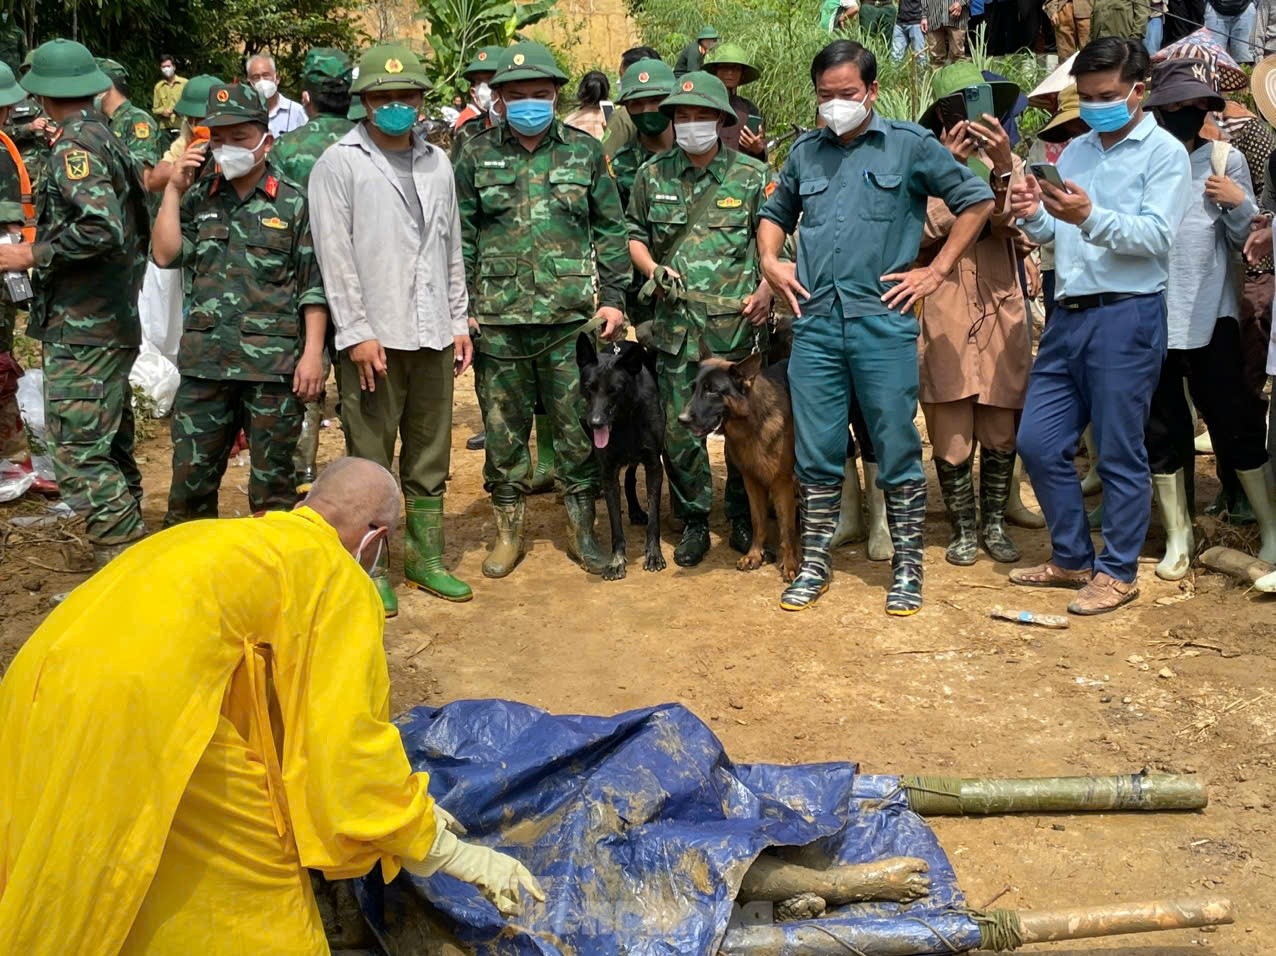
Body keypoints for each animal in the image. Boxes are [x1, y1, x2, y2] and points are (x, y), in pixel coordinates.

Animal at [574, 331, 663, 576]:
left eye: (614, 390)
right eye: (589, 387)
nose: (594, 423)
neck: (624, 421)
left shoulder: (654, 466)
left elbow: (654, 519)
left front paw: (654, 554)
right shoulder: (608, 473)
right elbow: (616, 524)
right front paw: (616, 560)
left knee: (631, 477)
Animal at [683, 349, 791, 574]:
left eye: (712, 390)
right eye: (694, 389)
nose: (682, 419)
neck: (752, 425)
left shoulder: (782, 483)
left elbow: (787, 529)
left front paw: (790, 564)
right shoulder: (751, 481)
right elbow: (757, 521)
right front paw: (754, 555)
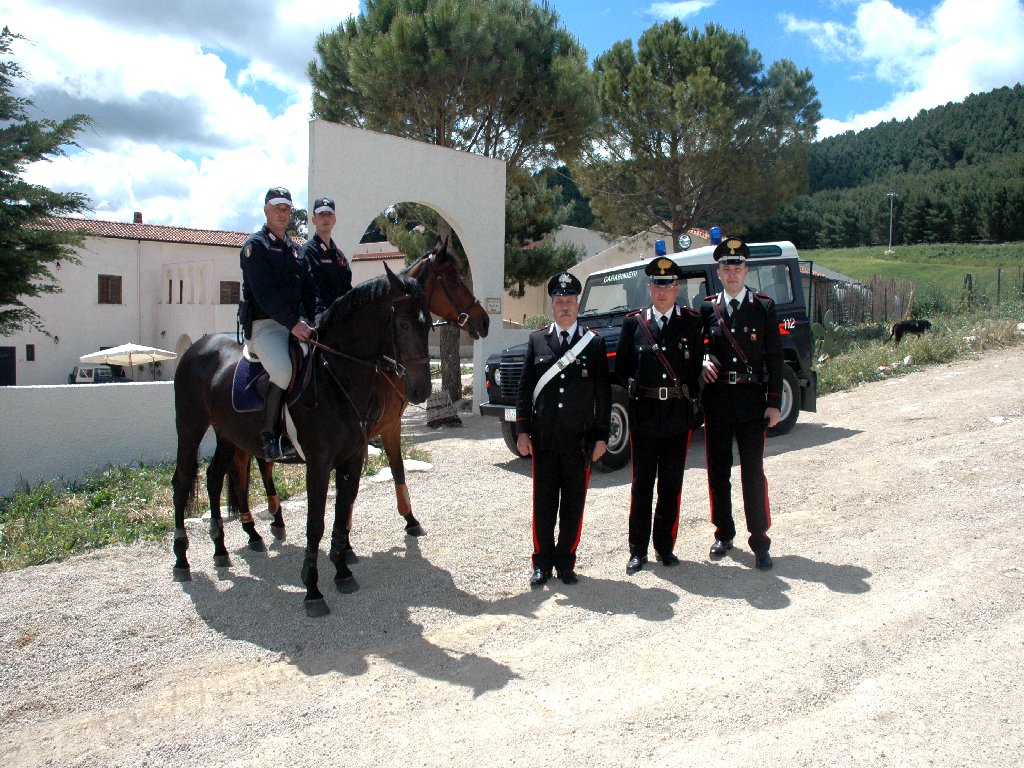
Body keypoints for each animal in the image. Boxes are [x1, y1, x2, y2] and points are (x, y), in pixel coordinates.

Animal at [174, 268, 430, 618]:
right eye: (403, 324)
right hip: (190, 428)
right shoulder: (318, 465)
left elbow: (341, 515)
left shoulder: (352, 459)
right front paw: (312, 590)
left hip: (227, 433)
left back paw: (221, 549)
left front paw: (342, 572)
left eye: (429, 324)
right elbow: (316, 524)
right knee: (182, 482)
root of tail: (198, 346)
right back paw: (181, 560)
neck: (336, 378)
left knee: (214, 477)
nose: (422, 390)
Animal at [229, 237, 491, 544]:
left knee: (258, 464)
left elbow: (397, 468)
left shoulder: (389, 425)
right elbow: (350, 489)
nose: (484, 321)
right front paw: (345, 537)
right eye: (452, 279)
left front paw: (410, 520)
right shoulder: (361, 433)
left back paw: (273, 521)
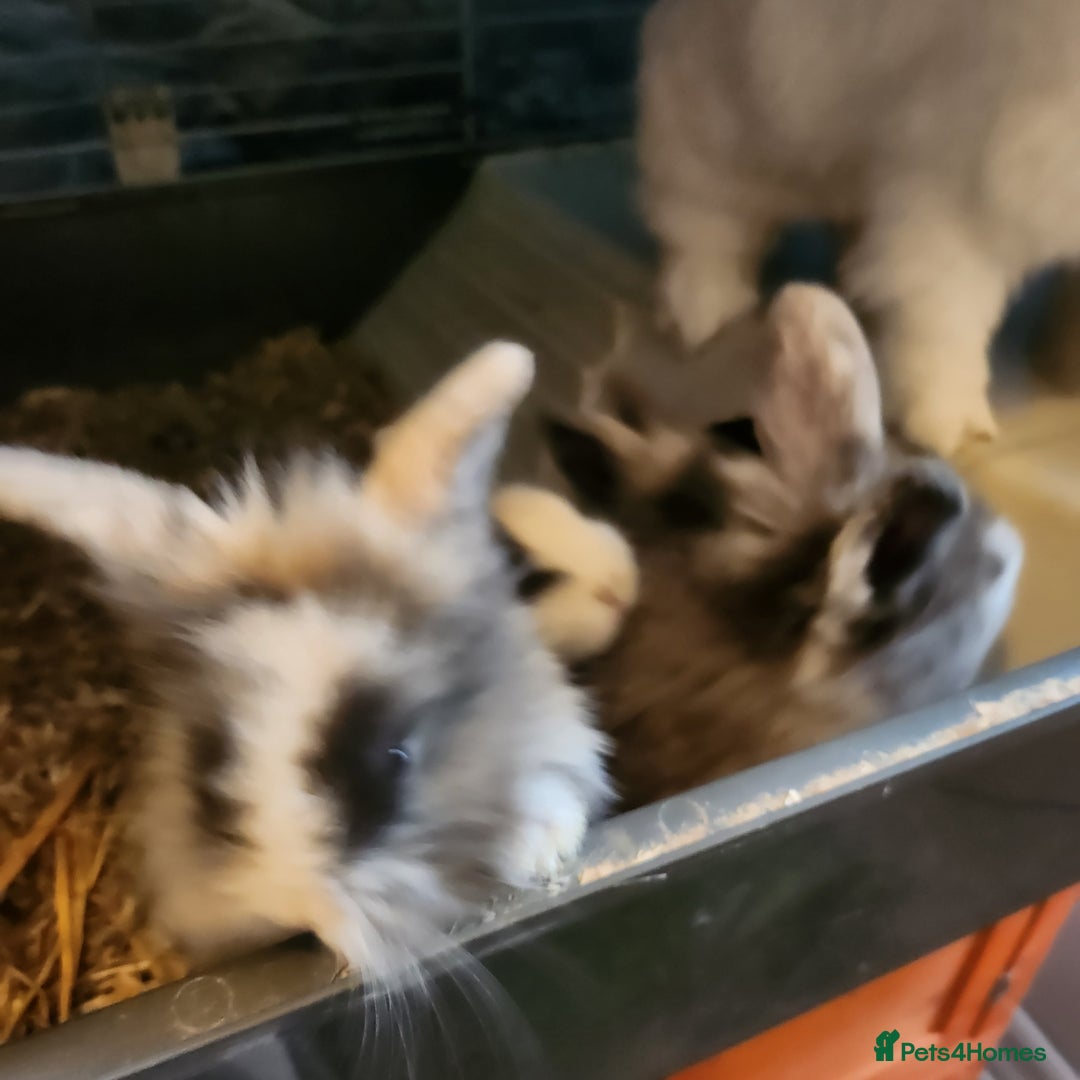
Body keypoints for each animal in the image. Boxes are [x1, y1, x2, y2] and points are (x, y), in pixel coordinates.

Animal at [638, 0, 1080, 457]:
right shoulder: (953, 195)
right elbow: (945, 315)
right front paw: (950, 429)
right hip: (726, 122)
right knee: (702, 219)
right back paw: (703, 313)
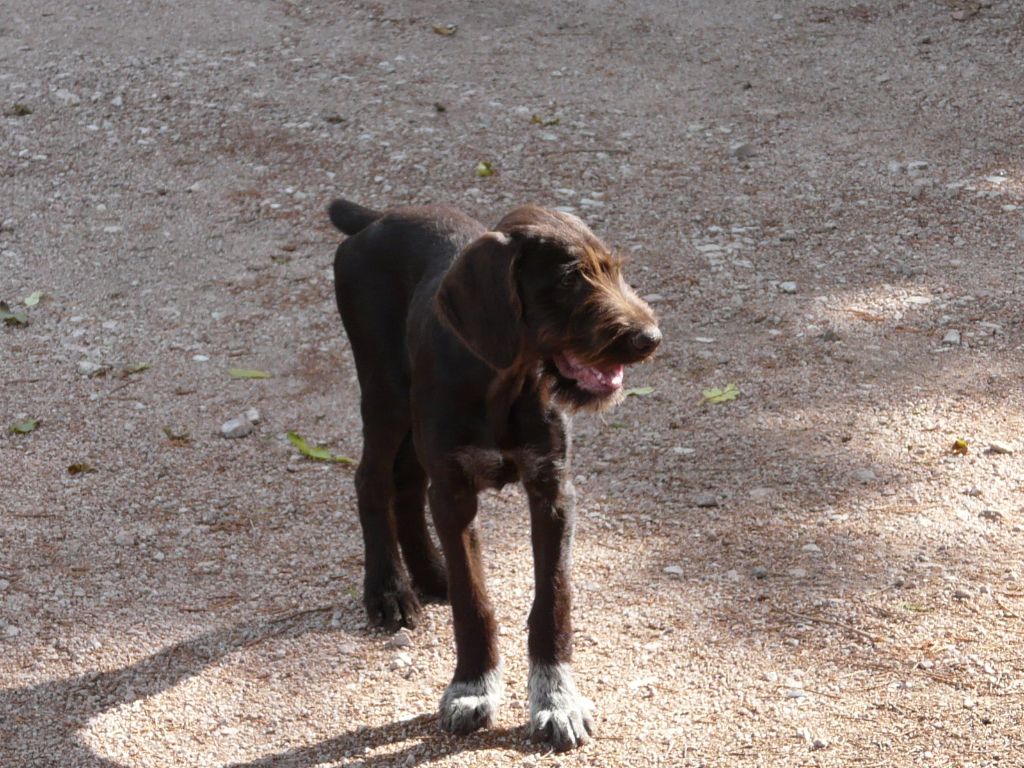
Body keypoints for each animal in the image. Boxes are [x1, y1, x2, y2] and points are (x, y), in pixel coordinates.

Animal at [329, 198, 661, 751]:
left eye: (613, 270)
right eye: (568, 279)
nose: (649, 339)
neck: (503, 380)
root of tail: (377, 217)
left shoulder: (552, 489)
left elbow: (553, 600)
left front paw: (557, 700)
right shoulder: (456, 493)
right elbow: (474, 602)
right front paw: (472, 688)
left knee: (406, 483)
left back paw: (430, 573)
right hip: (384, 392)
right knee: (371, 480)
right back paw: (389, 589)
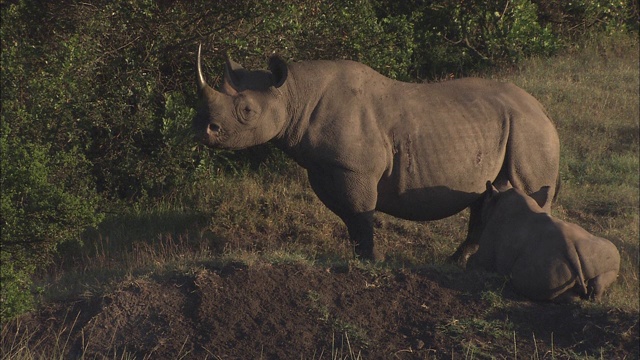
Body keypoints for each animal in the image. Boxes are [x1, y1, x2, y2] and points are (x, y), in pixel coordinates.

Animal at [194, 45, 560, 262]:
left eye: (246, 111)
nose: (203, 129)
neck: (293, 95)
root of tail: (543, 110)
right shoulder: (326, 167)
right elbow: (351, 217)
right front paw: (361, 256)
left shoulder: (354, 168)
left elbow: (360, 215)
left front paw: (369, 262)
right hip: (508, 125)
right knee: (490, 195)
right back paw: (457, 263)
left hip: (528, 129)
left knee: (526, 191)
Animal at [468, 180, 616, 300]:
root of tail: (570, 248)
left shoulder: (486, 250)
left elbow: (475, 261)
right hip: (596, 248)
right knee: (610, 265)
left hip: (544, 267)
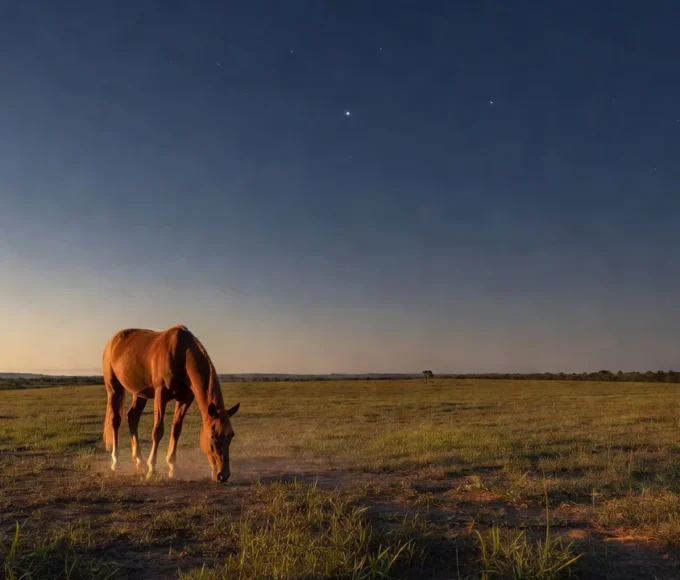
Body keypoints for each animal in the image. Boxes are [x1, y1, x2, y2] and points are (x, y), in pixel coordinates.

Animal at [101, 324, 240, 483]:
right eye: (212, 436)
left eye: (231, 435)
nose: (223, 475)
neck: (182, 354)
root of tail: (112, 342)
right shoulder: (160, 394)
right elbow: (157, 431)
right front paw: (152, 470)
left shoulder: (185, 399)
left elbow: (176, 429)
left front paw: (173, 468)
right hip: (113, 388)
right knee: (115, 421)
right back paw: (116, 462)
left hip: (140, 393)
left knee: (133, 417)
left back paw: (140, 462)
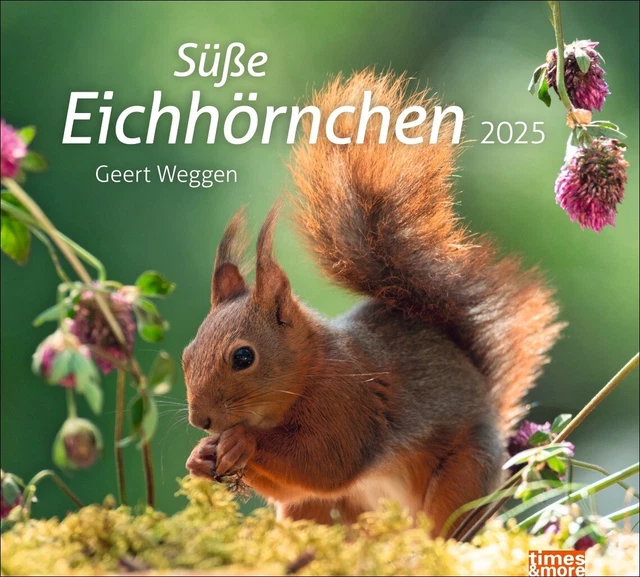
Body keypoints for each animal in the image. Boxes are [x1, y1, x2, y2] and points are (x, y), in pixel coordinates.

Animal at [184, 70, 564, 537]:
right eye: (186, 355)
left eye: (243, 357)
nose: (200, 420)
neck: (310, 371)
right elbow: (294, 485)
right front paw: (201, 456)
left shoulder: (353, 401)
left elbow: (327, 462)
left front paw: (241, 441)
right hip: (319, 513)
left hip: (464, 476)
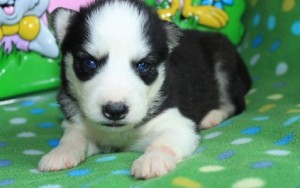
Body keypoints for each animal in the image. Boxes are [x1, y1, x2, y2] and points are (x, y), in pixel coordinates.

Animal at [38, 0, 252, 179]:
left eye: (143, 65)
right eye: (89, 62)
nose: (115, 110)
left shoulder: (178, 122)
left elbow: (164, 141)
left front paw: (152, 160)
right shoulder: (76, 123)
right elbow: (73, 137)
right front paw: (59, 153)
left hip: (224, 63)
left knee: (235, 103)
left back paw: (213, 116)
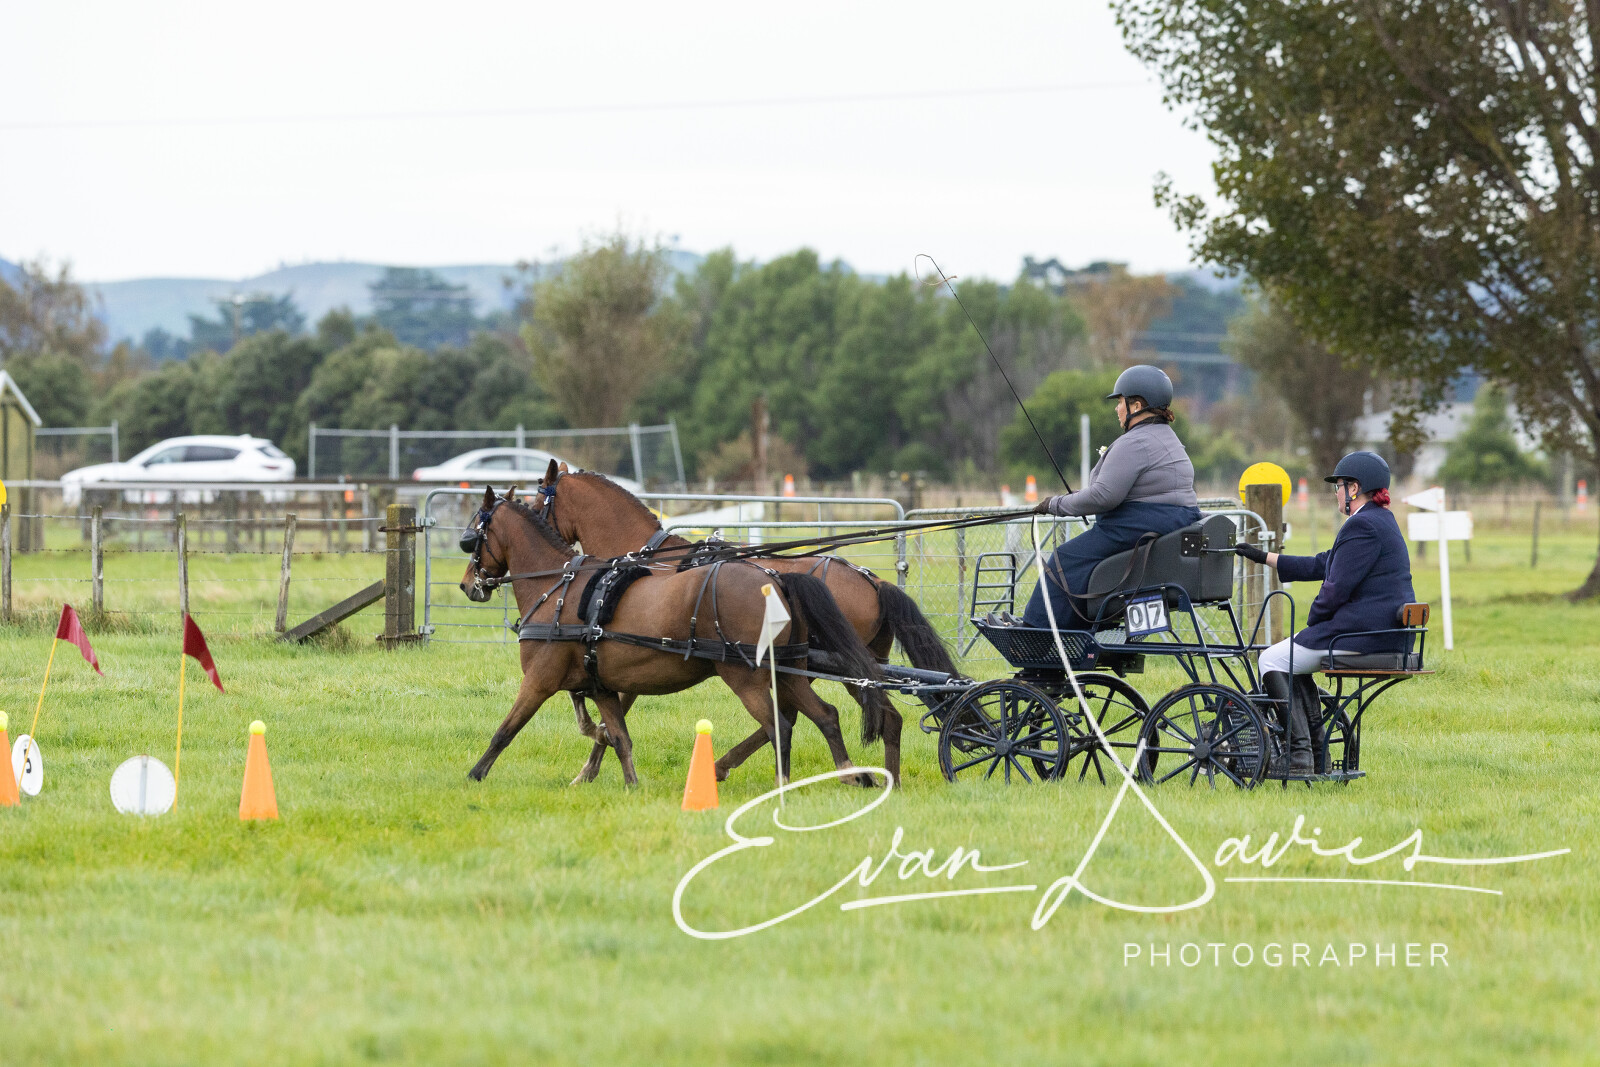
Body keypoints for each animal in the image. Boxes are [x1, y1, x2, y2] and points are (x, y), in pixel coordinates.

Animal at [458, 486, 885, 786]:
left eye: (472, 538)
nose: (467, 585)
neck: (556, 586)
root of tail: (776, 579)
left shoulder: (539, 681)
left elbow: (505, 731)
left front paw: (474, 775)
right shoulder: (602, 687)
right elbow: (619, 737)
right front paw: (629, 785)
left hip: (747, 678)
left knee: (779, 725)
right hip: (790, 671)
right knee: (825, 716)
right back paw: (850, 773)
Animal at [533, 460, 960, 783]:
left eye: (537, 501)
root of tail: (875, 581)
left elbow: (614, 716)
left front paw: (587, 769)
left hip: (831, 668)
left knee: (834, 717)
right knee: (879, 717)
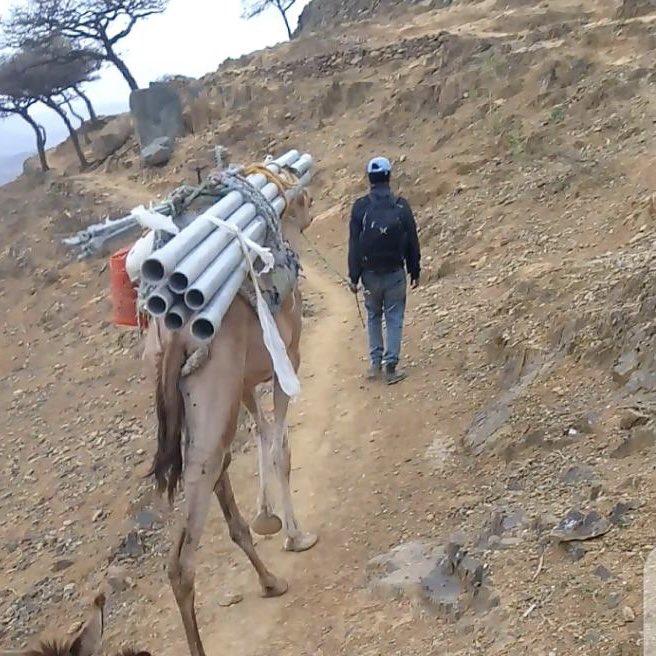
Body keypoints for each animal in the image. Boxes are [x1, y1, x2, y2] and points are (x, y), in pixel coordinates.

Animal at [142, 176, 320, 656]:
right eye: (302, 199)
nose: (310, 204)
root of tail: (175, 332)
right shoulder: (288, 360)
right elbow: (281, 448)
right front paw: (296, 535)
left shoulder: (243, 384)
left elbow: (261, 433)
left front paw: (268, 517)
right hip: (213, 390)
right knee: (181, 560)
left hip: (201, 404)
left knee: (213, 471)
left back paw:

---

### What you have to do
Nothing but the lines from the first line of the data above through the line holding "left elbow: (553, 600)" may appear in the response, copied exactly and without pictures.

### Exercise output
Body keypoints for each animal in the image. Boxes are [x1, y1, x2, y2] and points are (x, y), in pixel coordinates.

Animal at [574, 331, 663, 576]:
left eye: (614, 390)
right eye: (589, 387)
nose: (594, 423)
neck: (624, 421)
left shoulder: (654, 466)
left elbow: (654, 519)
left front paw: (654, 554)
right shoulder: (608, 473)
right elbow: (616, 524)
right front paw: (616, 560)
left knee: (631, 477)
Animal at [683, 349, 791, 574]:
left eye: (712, 390)
right eye: (694, 389)
nose: (682, 419)
neck: (752, 425)
left shoulder: (782, 483)
left elbow: (787, 529)
left front paw: (790, 564)
right shoulder: (751, 481)
right elbow: (757, 521)
right front paw: (754, 555)
Body keypoints for each animal in the image. Boxes are [x1, y1, x2, y2] and points are (x, y), in pixel coordinates.

Animal at [174, 268, 430, 618]:
right eye: (403, 324)
right hip: (190, 428)
right shoulder: (318, 465)
left elbow: (341, 515)
left shoulder: (352, 459)
right front paw: (312, 590)
left hip: (227, 433)
left back paw: (221, 549)
left front paw: (342, 572)
left eye: (429, 324)
right elbow: (316, 524)
right knee: (182, 482)
root of tail: (198, 346)
right back paw: (181, 560)
neck: (336, 378)
left knee: (214, 477)
nose: (422, 390)
Animal at [229, 237, 491, 544]:
left knee: (258, 464)
left elbow: (397, 468)
left shoulder: (389, 425)
right elbow: (350, 489)
nose: (484, 321)
right front paw: (345, 537)
right eye: (452, 279)
left front paw: (410, 520)
right shoulder: (361, 433)
left back paw: (273, 521)
Body keypoints for each animal in the image. Boxes are [x1, y1, x2, y2] and points are (x, y), in pixel coordinates.

Animal at [638, 0, 1080, 457]:
right shoulder: (953, 195)
right elbow: (945, 315)
right front paw: (950, 429)
right hip: (726, 122)
right knee: (702, 219)
right back paw: (703, 313)
Body keypoints for each animal in the image. Boxes are [x1, y1, x2, y2] and points are (x, y), in pixel coordinates.

Animal at [329, 198, 661, 751]:
left eye: (613, 270)
right eye: (568, 279)
nose: (649, 339)
neck: (503, 380)
root of tail: (377, 217)
left shoulder: (552, 489)
left elbow: (553, 600)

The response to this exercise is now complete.